Famiglia e comunità cristiana debbono trovare la loro alleanza non per rinchiudersi nel loro circolo ma per fermentare in maniera “famigliare” l’intera società. Le famiglie e le parrocchie debbono riscoprire il sogno stesso di Dio sul mondo: non debbono vivere per se stesse, neppure per la Chiesa deve vivere per se stessa, siamo chiamati, anche come famiglie e comunità cristiane a vivere per realizzare il disegno di Dio sul mondo, ossia fare dei della terra popoli un’unica grane e variegata famiglia.

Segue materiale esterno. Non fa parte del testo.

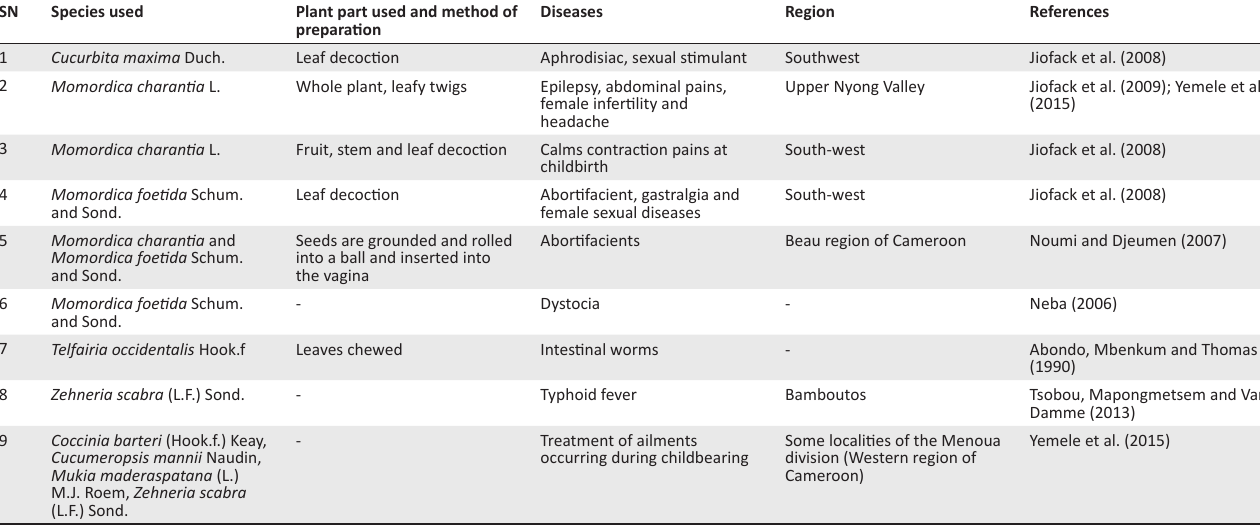
TABLE 8: Cucurbitaceae species used as traditional medicine in Cameroon. SN Species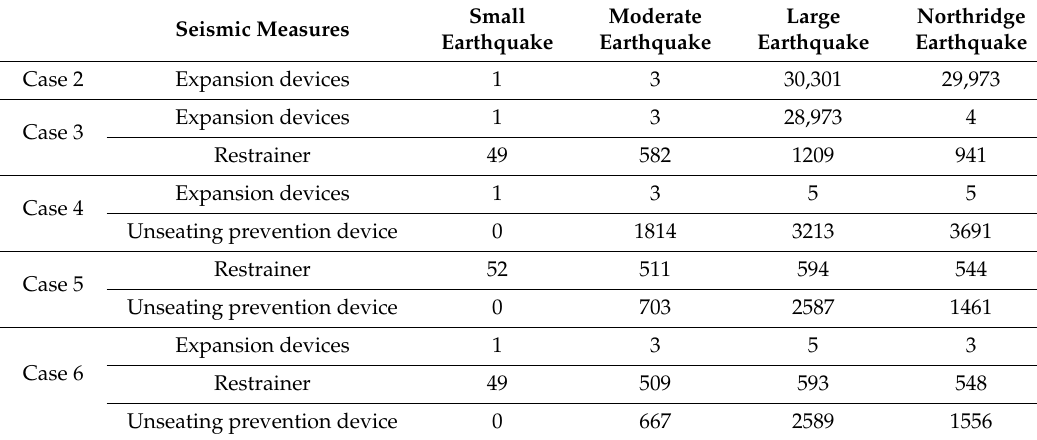
Table 3. Maximum internal force of seismic measures under di ff erent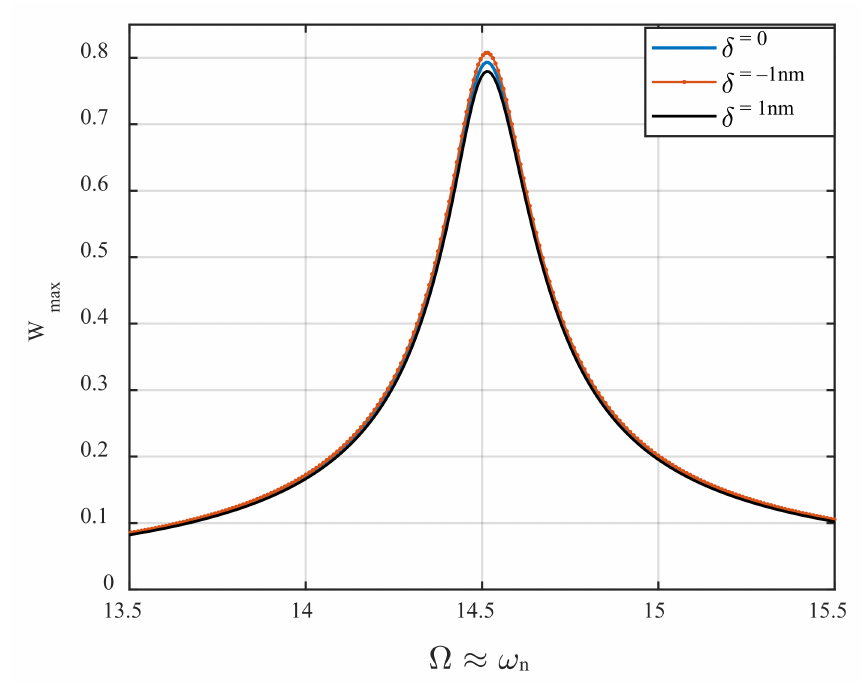
Figure 7. The influence of the surface profile variations on the resonance amplitude of the microcan- tilever near primary resonance, for d 0 = 0.15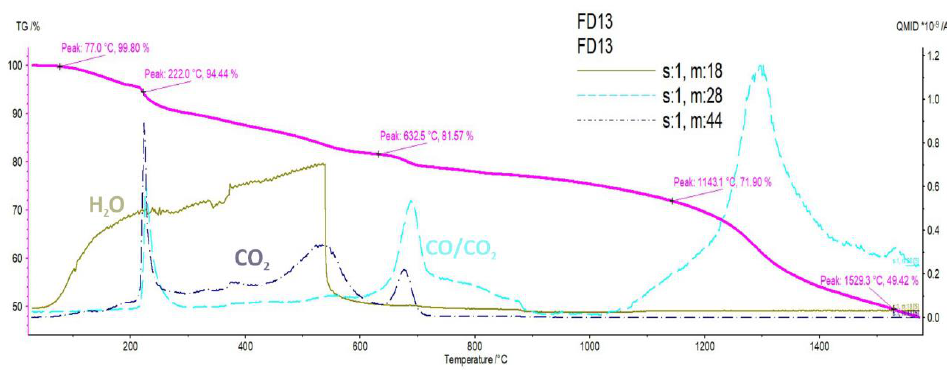
Figure 9. FD13 TGA-MS diagram.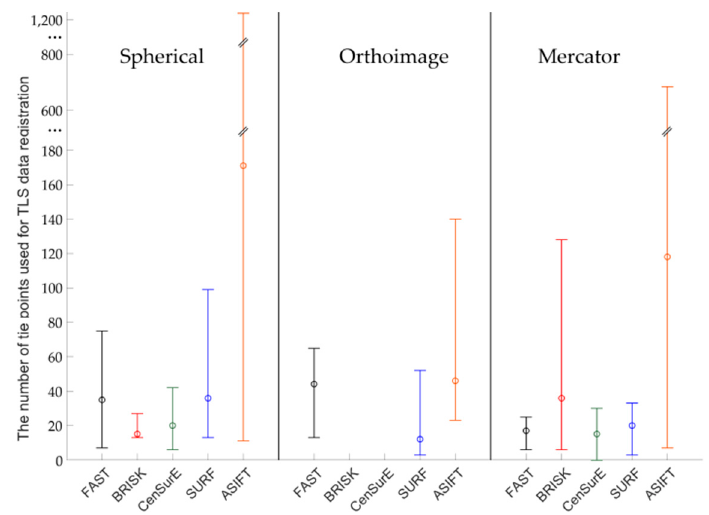
Figure 14. Diagram of the mean (circles), maximum, and minimum percentage of correctly detected and matched key points using blob (ASIFT, SURF, and CenSurE) and point (FAST and BRISK) detectors for rasters in the spherical projection, orthoimages, and the Mercator projection; Test Site IV.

Nello scenario di un mondo segnato dalla tecnocrazia economica e dalla subordinazione dell’etica alla logica del profitto, è strategico pertanto riproporre il Vangelo della famiglia come forza di umanesimo. La famiglia deve tornare a occupare il centro della politica, dell’economia e della convivenza civile: la famiglia infatti decide dell’abitabilità della terra, della trasmissione della vita, dei legami nella società. La famiglia cristiana è una profezia di amore in un mondo di soli. E’ questo che noi dobbiamo riscoprire e vivere con l’entusiasmo di chi riceve un grande compito da Dio per la storia umana. Non ci si sposa per se stessi e neppure si va in chiesa per se stessi, ma per essere di aiuto a Dio nel suo disegno di salvezza per il mondo. Il Concilio vaticano II afferma con chiarezza la vocazione della Chiesa, delle comunità cristiane, delle famiglie: essere segno e strumento dell’unità di tutto il genere umano. E’ questo l’amore di cui si tratta quando si parla della famiglia e della Chiesa. Siamo lontani mille miglia da quel romanticismo sentimentale che è in balia di ogni vento egocentrico.

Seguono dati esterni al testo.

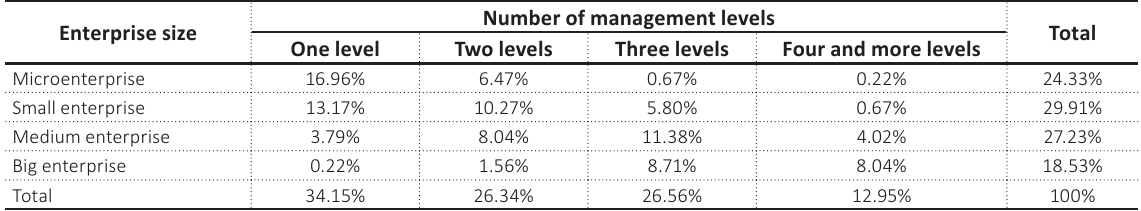
Table 2. Dependence between the number of management levels and the size of an enterprise Enterprise size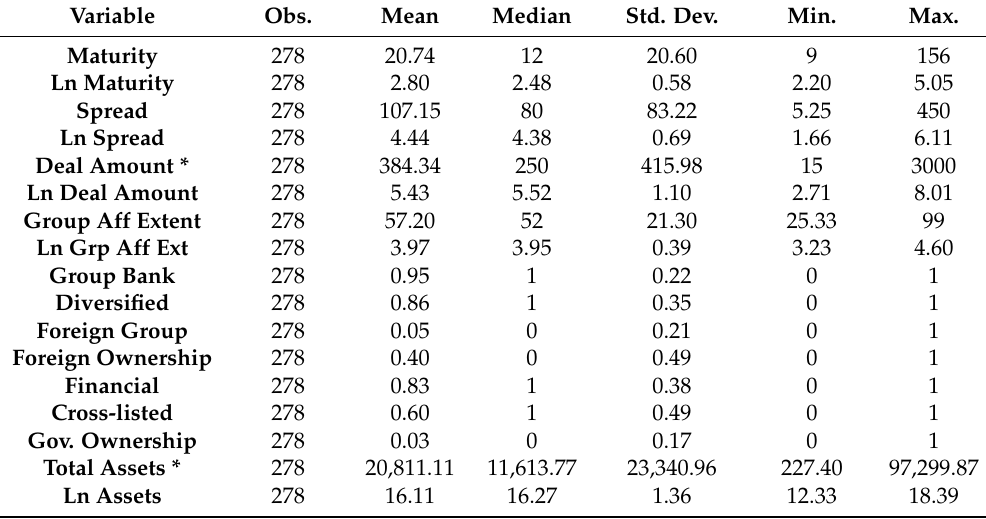
Table 1. Descriptive statistics. Table 1 presents the descriptive statistics for loan contract characteristics (Spread, Deal Amount, Maturity), borrower organizational structure characteristics (Group Affiliation Extent, Foreign Ownership, Foreign Group, Government Ownership, Financial Firm), borrower operational strategy characteristics (Group Bank, Diversification), borrower internationalization characteristics (Cross-listed), other borrower characteristics (Total Assets, Profitability, Tobin’s Q, Leverage, Tangibility), and the time range of the sample data. Deal Amount and Total Assets values are in millions. Maturity is expressed in months. Group Affiliation Extent is calculated based on the ownership percentage information of borrower firms (0% indicates that there is no group association, and 100% means that the associated group owns all the firm’s shares). Binary variables indicate whether a Group Bank, Foreign Ownership, Government Ownership, or Foreign Group Affiliation exist, whether the borrower is Focused or Diversified, whether it is a Financial Firm, and whether it is Cross-listed).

La sapienza cristiana sulla famiglia è un tesoro preziosissimo da esplorare e offre un contributo a mio avviso indispensabile per l’affermarsi di un nuovo umanesimo. IN tale prospettiva la famiglia è una benedizione insostituibile per la terra, nostra casa comune, casa di tutti i popoli di ieri, di oggi e di domani. La promessa che Dio fa all’uomo e alla donna, all’origine dell’umanità, include tutti gli esseri umani, sino alla fine della storia. Se abbiamo fede – anche poca ne basta -, le famiglie dei popoli della terra guarderanno le famiglie cristiane e le comunità cristiane che già vivono questa solidarietà ampia e si riconosceranno in questa benedizione. E’ il grande sogno di Dio sul mondo: riunire tutti nell’unica famiglia umana. Chiunque si lascia commuovere da questa visione, a qualunque popolo, nazione, religione appartenga, si mette in cammino con noi. Sarà nostro fratello, sorella e madre.